We recently were put in a position where we had to make a trip to Chennai. I wish this had happened under more happy circumstances. A close family member had taken ill and was admitted to hospital. Thankfully, he recovered, and is now in the phase of a slow but sure recovery.
Our flight was long and neck-ache-inducing, but we got through it.
Chennai smelled good when we got off the plane. That familiar smell of plantain leaves and dosais wafted through the air. I do not remember Chennai smelling this good. Maybe the new mayor was doing a good job keeping the city clean. It certainly was in Chennai's favor that our port of entry was New Delhi - where Instagram photos of an early morning in the airport looked artistically foggy, but in reality, that was smog - and the fog was clearly the lesser part. Where's the cursed mask when you need it. But not at the Chennai airport - which also looked nicer than when Ange and I left...9 years ago.
Visiting the city one spends one's formative years in after almost a decade feels like visiting an old friend. Both you and your friend have changed - quite significantly - but almost immediately you begin to look for the familiar - the features that you picture from those memories. That particular smile, that same vocal inflection, that very specific gait. And then you say without skipping a beat, "You haven't changed at all!" even though your friend has changed quite a bit. Saying it feels true, even though objectively it isn't. I think this feeling is a form of mercy - a way to ease into the ways how things have changed - without you being in the picture. And almost immediately as this feeling subsides and your friend recounts how he has changed in the last ten years, a gentle sehnsucht washes over you - "How would life had turned out if I had stayed back?".

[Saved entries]
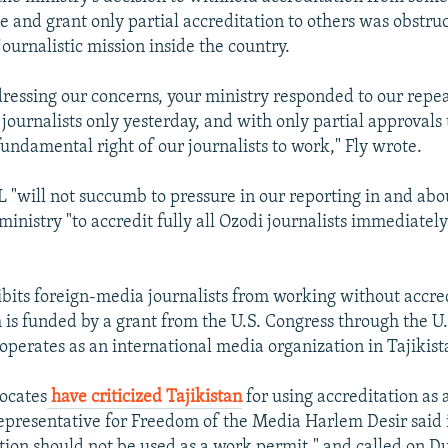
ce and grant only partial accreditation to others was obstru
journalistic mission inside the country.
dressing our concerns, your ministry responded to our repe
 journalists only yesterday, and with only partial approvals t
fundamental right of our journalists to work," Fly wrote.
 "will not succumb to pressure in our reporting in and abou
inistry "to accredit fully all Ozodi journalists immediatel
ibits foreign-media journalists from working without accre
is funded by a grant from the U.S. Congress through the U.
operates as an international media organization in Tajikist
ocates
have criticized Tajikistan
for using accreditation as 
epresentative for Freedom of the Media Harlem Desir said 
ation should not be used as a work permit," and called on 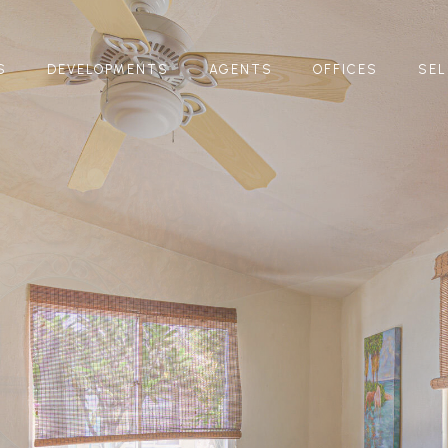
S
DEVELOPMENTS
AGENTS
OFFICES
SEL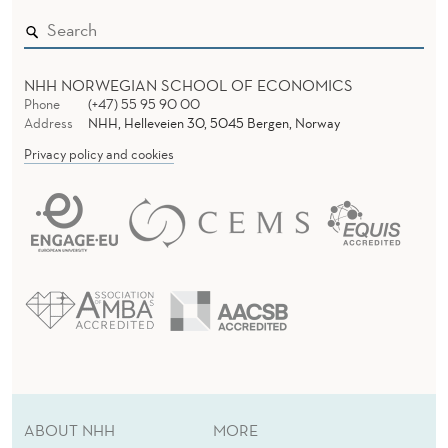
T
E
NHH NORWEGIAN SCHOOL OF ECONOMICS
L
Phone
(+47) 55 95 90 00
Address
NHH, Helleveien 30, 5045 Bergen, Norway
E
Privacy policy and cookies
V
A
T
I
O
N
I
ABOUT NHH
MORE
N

* [TASK BRIEF] In the Chennai visit text, what smell greeted the arrival in Chennai? Please answer in one sentence.

* [SOLUTION FOR THIS TASK] The familiar smell of plantain leaves and dosais greeted the arrival in Chennai.